Am I abnormal??? part 2 of me questioning life.

So the point of the tittle is am I crazy,wrong, or abnormal to think the way I think. Because it's like I know I want to transition from a feminine body to a more masculine body. Because I know that would help me alot I'm my mind and all that but, I feel as tho I shouldn't seeing as I don't really want to have my pronouns to be masculine. It's like my brain is so fucking confused when it comes to what pronouns I want people to call me by because I don't care what people call me. But in my mind I feel like I should care what people call me and the fact that I don't care is bad. Like I'm gonna be judged for not sticking to the he/him pronouns if I want to transition.

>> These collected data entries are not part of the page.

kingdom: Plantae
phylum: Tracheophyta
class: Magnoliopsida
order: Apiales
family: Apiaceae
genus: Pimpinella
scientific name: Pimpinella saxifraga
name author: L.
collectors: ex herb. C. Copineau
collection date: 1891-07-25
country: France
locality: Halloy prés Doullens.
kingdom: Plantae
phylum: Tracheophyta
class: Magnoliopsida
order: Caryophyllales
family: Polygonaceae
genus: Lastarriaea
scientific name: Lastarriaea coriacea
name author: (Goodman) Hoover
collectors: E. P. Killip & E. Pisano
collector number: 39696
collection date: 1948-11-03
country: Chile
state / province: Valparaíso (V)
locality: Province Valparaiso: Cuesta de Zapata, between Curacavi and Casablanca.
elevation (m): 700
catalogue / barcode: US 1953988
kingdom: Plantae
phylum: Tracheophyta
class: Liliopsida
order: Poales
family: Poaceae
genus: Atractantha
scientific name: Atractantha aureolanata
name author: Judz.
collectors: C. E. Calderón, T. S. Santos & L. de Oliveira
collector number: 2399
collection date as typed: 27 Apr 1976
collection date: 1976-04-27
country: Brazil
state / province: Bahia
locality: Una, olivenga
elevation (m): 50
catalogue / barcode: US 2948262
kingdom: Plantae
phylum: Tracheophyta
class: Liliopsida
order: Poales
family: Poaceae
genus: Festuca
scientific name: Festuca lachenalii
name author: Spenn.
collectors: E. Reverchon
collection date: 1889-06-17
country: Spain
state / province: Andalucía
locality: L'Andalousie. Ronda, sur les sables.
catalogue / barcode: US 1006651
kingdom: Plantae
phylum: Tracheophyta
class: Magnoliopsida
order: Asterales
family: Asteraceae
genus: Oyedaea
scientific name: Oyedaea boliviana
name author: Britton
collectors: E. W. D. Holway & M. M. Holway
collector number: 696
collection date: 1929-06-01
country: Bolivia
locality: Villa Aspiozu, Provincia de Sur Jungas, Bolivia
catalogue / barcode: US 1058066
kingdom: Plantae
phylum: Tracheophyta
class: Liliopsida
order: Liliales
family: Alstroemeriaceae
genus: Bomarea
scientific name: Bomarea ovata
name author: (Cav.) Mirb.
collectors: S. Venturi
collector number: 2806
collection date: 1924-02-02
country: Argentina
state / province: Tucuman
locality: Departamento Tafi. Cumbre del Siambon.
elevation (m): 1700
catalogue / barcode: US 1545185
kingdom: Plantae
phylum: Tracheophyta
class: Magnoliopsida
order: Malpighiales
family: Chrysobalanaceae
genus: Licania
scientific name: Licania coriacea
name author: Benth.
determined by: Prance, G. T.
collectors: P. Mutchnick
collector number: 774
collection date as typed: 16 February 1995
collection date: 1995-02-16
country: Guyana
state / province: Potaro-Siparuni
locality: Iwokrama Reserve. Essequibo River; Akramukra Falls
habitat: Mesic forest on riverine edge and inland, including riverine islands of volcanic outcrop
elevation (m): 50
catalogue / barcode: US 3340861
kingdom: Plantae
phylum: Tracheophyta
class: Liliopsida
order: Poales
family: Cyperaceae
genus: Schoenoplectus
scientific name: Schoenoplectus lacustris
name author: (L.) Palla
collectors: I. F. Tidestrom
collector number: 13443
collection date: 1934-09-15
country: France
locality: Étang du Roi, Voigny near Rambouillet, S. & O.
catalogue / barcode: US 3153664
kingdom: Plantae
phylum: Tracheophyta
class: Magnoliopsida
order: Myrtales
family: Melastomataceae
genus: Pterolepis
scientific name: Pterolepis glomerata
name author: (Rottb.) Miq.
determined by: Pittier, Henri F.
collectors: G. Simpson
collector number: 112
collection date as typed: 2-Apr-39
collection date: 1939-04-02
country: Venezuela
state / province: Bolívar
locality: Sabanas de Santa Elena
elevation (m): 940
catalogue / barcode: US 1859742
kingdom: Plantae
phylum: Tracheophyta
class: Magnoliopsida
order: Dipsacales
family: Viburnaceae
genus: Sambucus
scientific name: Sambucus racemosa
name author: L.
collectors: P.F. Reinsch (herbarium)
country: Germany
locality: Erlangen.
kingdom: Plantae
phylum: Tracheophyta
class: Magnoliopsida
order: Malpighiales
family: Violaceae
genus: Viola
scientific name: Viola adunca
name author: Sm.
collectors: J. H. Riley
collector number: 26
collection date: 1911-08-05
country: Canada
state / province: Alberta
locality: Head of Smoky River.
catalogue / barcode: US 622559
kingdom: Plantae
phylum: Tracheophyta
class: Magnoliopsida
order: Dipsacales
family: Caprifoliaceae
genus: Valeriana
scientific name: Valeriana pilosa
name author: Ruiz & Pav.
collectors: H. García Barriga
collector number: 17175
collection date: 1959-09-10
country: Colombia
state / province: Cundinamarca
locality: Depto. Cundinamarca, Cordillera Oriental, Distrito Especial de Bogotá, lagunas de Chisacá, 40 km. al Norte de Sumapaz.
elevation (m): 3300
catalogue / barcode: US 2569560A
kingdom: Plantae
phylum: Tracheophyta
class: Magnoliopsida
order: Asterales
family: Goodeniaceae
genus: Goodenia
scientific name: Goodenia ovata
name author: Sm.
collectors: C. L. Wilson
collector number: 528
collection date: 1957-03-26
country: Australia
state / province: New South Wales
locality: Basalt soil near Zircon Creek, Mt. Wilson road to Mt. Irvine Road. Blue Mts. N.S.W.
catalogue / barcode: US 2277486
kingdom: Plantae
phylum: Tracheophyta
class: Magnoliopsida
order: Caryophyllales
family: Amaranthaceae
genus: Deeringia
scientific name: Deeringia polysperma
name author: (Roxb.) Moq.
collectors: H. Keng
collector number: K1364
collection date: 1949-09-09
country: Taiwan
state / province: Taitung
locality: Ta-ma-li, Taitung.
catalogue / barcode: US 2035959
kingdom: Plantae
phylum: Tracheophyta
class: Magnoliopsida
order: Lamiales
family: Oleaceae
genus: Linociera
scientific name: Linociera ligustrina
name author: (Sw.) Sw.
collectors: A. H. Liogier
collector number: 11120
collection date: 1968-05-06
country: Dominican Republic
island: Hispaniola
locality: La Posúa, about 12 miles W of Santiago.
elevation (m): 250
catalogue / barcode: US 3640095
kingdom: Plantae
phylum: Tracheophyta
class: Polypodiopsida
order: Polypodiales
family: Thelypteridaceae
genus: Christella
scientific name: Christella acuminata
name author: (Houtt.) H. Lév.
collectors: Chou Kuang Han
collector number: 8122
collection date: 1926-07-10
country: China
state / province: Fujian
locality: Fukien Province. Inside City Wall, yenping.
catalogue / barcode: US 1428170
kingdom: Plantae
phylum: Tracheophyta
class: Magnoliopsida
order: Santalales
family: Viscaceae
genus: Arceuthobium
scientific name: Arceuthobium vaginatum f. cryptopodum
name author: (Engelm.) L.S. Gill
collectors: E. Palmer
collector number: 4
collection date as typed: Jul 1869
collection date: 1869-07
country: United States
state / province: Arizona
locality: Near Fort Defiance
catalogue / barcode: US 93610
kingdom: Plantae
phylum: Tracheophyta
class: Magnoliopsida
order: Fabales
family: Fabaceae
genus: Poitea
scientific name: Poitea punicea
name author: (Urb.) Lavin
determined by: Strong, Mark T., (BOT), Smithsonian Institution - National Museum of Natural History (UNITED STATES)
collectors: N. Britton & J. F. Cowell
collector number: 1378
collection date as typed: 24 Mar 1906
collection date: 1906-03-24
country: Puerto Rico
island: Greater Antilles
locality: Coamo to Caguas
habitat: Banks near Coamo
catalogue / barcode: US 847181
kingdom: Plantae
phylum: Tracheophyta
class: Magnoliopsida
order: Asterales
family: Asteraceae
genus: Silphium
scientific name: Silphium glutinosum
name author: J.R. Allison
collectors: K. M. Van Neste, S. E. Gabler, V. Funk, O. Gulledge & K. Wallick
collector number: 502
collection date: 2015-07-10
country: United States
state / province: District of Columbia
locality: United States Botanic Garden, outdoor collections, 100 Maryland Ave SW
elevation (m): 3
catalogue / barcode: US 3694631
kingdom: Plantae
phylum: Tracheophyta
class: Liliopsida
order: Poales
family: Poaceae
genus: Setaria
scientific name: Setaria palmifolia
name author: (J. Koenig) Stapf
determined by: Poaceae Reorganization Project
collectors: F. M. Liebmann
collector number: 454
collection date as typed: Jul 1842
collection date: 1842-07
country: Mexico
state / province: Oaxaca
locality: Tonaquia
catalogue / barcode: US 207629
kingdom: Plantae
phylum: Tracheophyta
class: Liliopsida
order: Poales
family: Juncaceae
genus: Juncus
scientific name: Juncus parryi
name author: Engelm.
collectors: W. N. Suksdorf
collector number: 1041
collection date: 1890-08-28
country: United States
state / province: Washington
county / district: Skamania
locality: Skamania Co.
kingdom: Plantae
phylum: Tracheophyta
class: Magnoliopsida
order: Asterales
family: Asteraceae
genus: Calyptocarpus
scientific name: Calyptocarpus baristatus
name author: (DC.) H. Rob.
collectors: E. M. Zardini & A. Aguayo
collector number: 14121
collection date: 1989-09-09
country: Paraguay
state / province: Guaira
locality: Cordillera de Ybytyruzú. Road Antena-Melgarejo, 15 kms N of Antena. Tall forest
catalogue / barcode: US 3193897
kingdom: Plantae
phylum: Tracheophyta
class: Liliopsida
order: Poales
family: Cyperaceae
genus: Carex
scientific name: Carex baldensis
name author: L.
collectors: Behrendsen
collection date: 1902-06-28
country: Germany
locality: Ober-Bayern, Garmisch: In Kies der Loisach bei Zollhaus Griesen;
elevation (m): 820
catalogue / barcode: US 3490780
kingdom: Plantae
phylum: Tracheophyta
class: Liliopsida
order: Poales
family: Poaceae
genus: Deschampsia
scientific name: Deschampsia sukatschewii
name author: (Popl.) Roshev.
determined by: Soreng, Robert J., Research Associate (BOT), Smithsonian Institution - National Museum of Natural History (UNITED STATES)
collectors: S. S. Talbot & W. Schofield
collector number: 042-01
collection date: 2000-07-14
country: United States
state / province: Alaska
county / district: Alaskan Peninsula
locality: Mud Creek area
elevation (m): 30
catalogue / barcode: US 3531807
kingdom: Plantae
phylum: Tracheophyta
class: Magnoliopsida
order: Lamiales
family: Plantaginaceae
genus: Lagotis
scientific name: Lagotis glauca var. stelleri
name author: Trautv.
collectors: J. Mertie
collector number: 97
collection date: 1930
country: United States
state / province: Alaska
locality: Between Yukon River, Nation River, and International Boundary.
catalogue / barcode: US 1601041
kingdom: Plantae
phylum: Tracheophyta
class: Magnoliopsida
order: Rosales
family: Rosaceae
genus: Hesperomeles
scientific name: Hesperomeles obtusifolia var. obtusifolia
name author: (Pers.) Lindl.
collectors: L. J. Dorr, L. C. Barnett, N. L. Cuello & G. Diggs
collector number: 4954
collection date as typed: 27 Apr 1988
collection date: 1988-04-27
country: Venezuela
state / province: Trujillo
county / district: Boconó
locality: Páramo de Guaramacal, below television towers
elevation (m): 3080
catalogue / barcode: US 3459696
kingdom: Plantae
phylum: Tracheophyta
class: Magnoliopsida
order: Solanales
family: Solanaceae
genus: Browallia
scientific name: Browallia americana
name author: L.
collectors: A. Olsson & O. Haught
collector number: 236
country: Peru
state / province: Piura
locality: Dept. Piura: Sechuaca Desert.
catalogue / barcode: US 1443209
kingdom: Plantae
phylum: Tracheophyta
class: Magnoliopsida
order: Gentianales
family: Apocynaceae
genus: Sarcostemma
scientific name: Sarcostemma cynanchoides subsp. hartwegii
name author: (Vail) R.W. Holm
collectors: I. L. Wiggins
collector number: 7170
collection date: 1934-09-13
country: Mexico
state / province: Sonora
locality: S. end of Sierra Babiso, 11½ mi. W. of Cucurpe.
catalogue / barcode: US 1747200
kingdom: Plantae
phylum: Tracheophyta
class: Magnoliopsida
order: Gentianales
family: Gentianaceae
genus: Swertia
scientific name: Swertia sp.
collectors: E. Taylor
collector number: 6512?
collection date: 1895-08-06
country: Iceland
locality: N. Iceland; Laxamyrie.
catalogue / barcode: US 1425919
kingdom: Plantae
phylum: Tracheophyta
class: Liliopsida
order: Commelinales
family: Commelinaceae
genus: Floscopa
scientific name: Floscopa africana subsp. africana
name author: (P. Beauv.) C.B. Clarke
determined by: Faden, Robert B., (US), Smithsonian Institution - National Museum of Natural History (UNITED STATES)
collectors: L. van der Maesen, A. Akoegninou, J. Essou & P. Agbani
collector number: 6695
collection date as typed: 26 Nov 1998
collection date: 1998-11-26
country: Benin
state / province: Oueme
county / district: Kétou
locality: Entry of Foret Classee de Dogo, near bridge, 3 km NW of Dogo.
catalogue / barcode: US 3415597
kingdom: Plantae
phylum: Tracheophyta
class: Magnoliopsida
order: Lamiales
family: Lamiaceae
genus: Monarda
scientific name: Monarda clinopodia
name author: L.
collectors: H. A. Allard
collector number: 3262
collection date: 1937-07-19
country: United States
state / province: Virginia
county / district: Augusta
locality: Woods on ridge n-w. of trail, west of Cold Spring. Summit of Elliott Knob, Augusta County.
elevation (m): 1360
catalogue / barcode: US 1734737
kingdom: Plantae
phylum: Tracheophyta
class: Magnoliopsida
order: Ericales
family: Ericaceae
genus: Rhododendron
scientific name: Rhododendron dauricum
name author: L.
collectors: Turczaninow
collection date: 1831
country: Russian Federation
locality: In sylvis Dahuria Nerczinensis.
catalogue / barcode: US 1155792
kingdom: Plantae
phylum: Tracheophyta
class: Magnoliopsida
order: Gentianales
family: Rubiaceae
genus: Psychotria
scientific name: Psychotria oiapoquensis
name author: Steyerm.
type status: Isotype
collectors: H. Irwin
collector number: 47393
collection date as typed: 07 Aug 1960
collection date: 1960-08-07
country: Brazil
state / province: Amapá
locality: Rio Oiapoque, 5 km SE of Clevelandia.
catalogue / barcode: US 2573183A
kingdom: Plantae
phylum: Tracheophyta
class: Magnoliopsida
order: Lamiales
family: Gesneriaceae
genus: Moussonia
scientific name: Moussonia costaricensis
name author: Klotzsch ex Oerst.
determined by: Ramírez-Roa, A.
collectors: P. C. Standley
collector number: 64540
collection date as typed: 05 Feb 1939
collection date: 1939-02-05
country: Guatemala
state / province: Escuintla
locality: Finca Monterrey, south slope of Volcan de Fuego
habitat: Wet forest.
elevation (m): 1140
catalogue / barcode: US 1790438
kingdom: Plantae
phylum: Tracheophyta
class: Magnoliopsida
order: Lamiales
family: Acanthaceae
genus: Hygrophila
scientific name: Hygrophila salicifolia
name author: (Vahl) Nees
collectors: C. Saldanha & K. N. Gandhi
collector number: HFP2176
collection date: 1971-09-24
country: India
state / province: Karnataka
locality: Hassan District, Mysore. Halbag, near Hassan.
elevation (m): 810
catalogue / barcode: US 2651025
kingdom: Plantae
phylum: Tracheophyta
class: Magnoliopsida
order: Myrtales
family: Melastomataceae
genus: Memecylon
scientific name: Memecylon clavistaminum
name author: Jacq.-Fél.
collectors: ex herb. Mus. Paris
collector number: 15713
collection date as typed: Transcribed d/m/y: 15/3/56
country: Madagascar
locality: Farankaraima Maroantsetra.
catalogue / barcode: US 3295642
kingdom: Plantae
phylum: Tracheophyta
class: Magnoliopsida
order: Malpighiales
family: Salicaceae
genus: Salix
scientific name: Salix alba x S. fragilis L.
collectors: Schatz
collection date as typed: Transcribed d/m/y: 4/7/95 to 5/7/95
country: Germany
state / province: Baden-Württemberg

There is also the fact that the feelings I have repressed now will truly come out and that scares me. Because I'm so in the middle with a few things right now its just I know things I'm repressing now will truly come out because I feel like I will feel more true to myself. I know transitioning is not going to"fix me" but I feel as tho it will help open up the door I have been trying to keep locked. A few examples are

I will probably actually start truly dating again because I wouldn't feel like I'm scamming someone or lying to them.

I will actually start enjoying doing more"feminine" things (I try not to do a lot lot things I actually find interesting because I feel as tho that would just play into me being biology female)

I might actually start enjoying life and want to make friends again.

I stopped trying to make friends and talk to people when I got out of a really toxic relationship with my ex boyfriend. It was bad for ALOT of reasons and I mean ALOT. But at the time I was seeing him I just was starting to come to terms with who I was and he would use this and my age to his advantage like he would threaten to tell people about it. He woul tell me he would tell my father seeing as I was living with him at the time. He would say shit like he's the only one who would accept me the way I was and things like that. That no one would want a abnormal freak of nature like me and things like that.

Anyways what I wanted to know and ask is am I crazy,wrongs, or abnormal for thinking like this?